(RECORD EXCERPTS Opens)
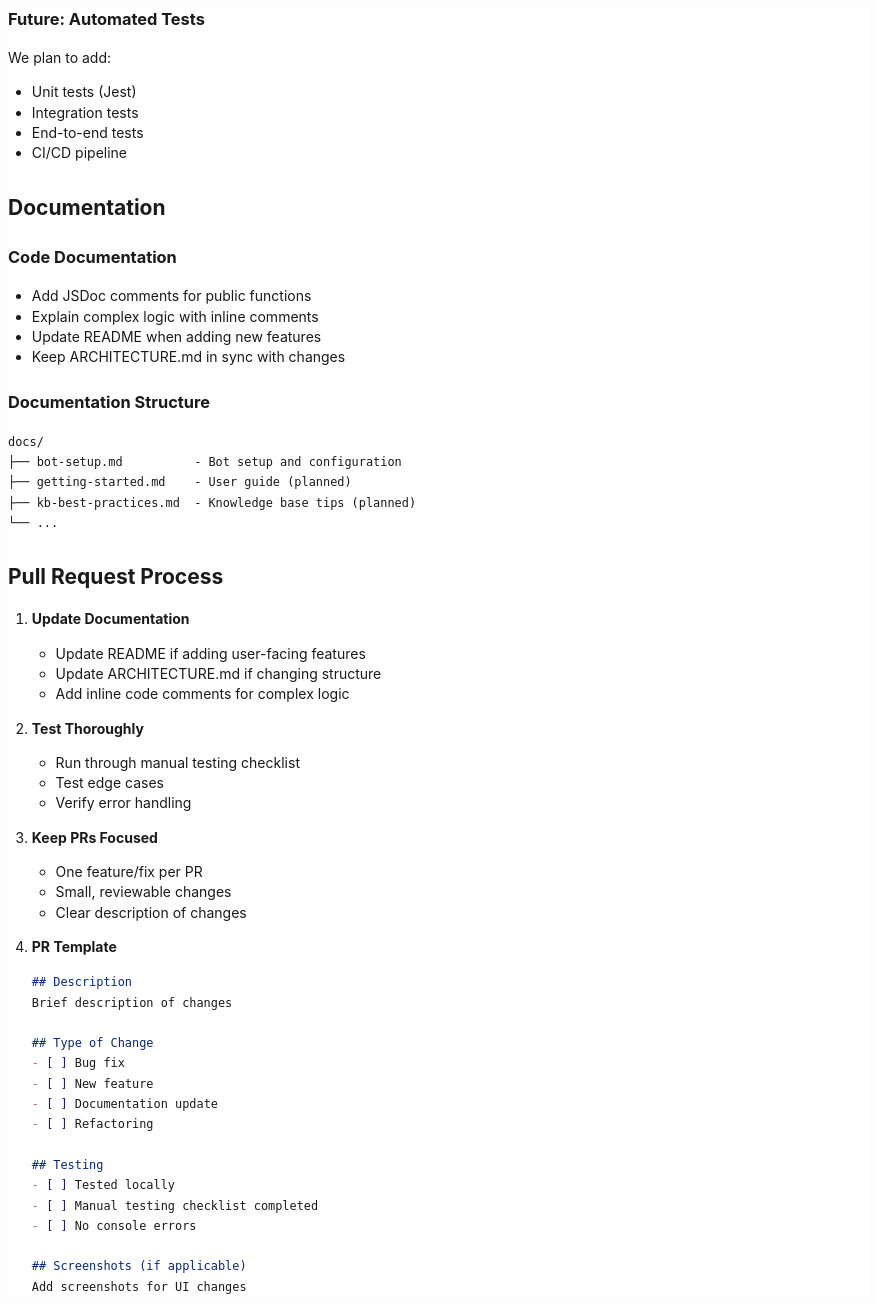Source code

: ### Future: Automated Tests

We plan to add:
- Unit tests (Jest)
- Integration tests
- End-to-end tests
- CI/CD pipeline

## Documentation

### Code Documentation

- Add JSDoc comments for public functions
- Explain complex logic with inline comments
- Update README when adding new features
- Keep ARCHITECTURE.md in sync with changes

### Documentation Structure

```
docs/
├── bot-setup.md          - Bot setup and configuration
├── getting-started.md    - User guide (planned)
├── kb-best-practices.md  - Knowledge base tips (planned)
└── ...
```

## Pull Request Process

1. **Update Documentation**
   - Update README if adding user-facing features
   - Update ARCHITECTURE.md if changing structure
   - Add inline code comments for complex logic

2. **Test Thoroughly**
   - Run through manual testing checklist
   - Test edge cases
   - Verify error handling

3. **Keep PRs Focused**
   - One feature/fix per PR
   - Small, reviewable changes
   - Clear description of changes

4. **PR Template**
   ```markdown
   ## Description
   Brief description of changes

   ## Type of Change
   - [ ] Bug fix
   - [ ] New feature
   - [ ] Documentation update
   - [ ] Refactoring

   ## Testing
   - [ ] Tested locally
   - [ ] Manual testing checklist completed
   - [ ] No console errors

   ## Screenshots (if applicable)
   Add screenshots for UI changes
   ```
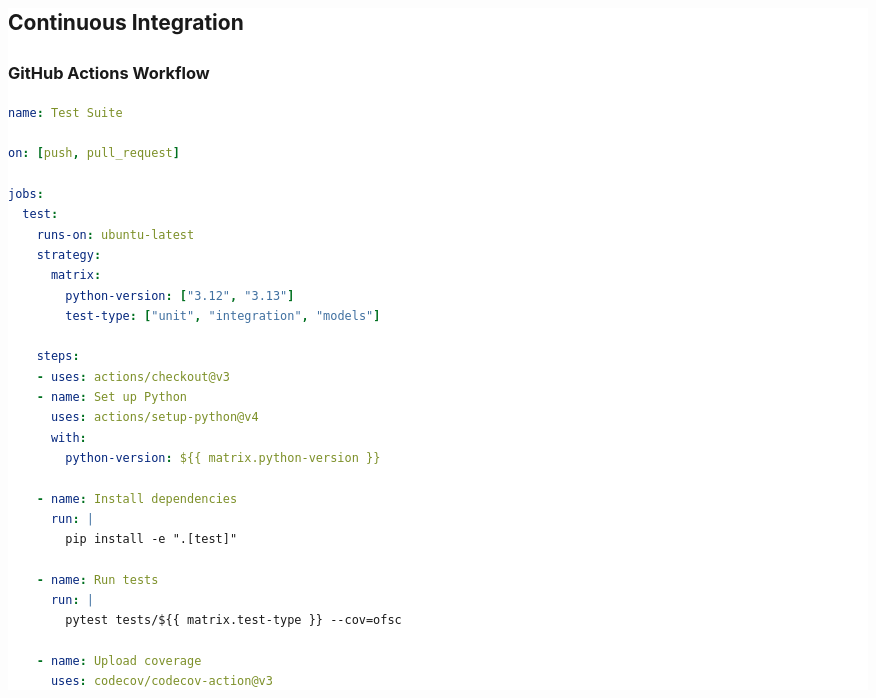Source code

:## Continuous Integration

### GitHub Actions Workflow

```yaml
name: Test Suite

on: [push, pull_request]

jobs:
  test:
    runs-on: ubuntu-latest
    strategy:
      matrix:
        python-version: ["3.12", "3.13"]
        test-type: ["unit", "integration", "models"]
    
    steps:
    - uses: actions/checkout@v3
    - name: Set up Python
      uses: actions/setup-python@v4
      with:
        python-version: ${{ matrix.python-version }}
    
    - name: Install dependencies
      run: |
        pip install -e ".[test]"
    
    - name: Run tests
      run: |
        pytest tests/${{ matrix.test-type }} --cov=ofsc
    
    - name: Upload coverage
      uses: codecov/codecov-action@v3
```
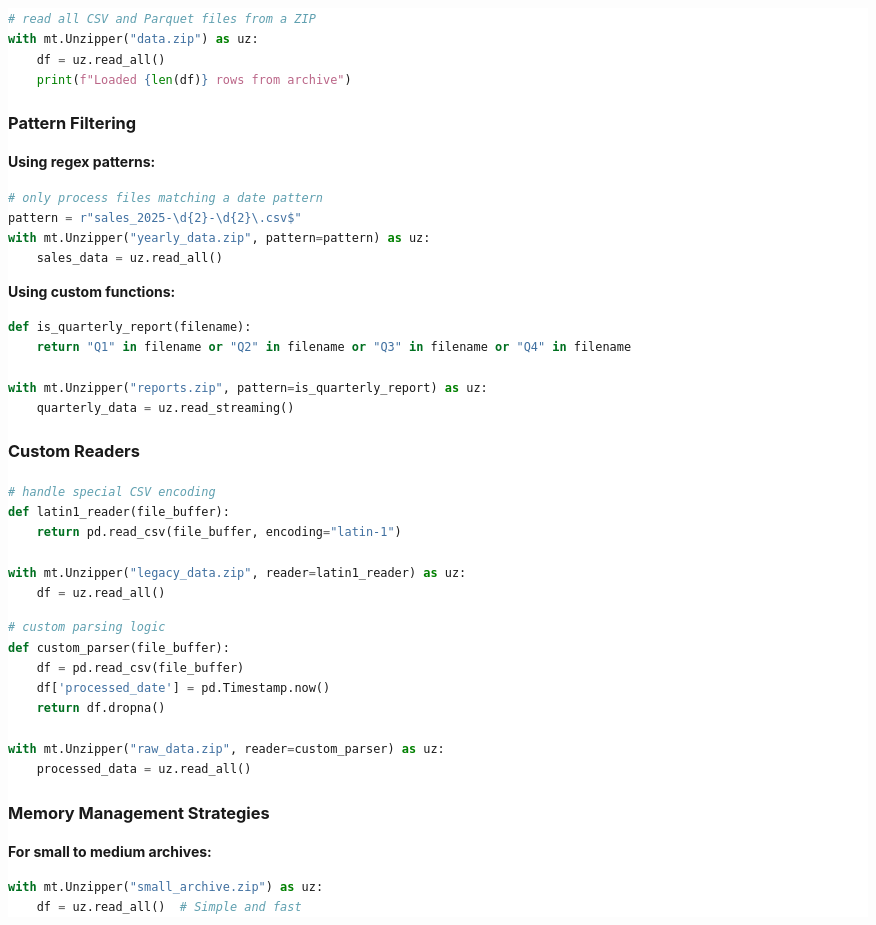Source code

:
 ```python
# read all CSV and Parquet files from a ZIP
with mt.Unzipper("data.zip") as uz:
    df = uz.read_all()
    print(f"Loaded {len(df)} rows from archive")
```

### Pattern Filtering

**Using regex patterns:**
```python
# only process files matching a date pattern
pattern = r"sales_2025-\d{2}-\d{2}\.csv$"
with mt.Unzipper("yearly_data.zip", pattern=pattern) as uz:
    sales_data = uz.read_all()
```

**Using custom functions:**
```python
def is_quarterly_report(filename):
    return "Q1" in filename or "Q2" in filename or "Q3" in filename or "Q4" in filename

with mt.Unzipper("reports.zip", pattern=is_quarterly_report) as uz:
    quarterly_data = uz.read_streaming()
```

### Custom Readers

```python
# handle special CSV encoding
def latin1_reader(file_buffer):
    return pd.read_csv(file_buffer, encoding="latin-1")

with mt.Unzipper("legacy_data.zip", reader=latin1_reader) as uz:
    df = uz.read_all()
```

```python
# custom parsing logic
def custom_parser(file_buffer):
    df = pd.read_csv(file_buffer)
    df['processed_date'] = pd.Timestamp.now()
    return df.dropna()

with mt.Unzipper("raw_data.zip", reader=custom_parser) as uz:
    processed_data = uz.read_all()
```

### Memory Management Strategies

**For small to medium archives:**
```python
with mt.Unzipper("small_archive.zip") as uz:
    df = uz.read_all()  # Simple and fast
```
(RECORD EXCERPTS Closes)
(RECORD EXCERPTS Opens)
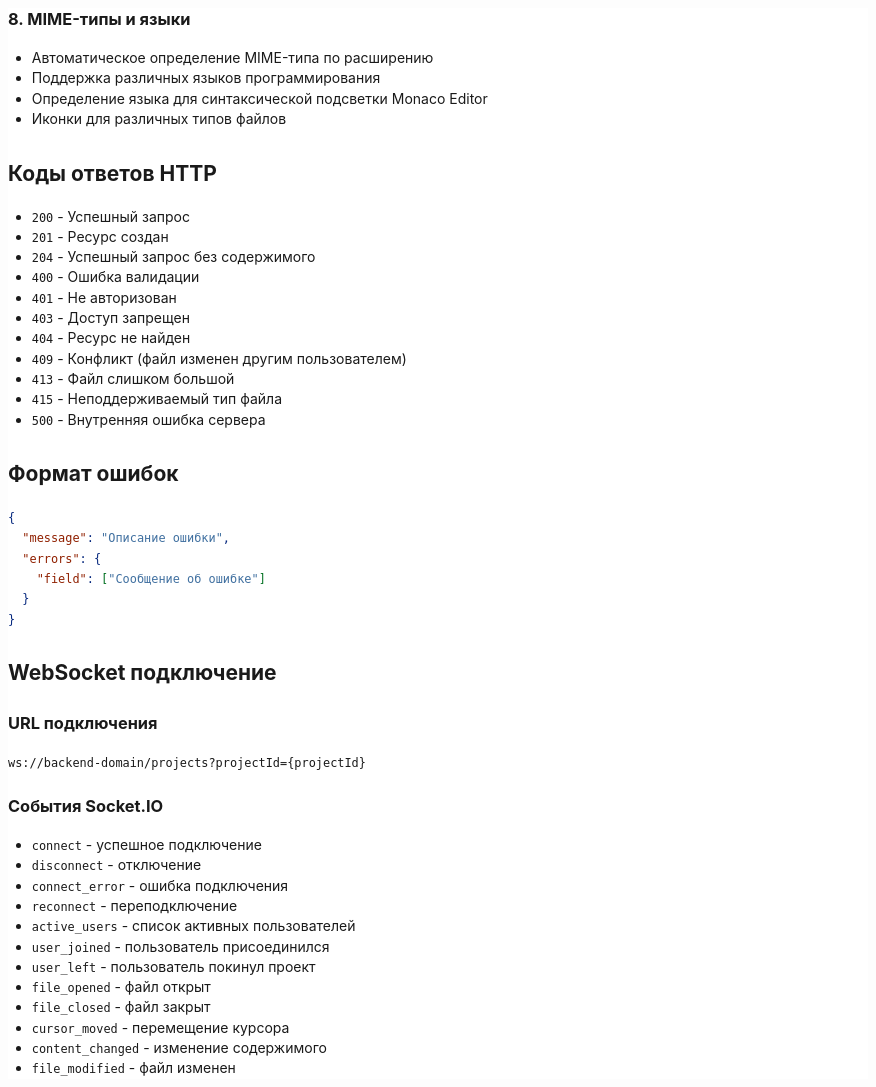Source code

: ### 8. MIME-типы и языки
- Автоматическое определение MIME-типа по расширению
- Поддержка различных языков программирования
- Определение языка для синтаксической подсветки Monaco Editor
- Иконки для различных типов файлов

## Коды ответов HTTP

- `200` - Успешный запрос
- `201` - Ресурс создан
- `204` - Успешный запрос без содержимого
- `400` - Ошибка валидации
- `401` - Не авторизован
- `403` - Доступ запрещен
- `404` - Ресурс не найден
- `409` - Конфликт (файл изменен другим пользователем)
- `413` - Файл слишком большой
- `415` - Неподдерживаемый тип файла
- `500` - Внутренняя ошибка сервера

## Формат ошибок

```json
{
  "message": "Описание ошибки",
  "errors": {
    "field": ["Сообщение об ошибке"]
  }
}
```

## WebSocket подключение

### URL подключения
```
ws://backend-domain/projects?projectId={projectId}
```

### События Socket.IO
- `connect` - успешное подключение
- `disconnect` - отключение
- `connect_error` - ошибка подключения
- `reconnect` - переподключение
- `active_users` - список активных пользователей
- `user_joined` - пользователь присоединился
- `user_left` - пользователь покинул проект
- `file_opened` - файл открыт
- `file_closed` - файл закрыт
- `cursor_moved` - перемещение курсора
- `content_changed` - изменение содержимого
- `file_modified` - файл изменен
(RECORD EXCERPTS Closes)
> WHAT YOU ARE ASKED TO DO
The expected result is every line above containing the string "MIME".

> RESPONSE AREA
: ### 8. MIME-типы и языки
- Автоматическое определение MIME-типа по расширению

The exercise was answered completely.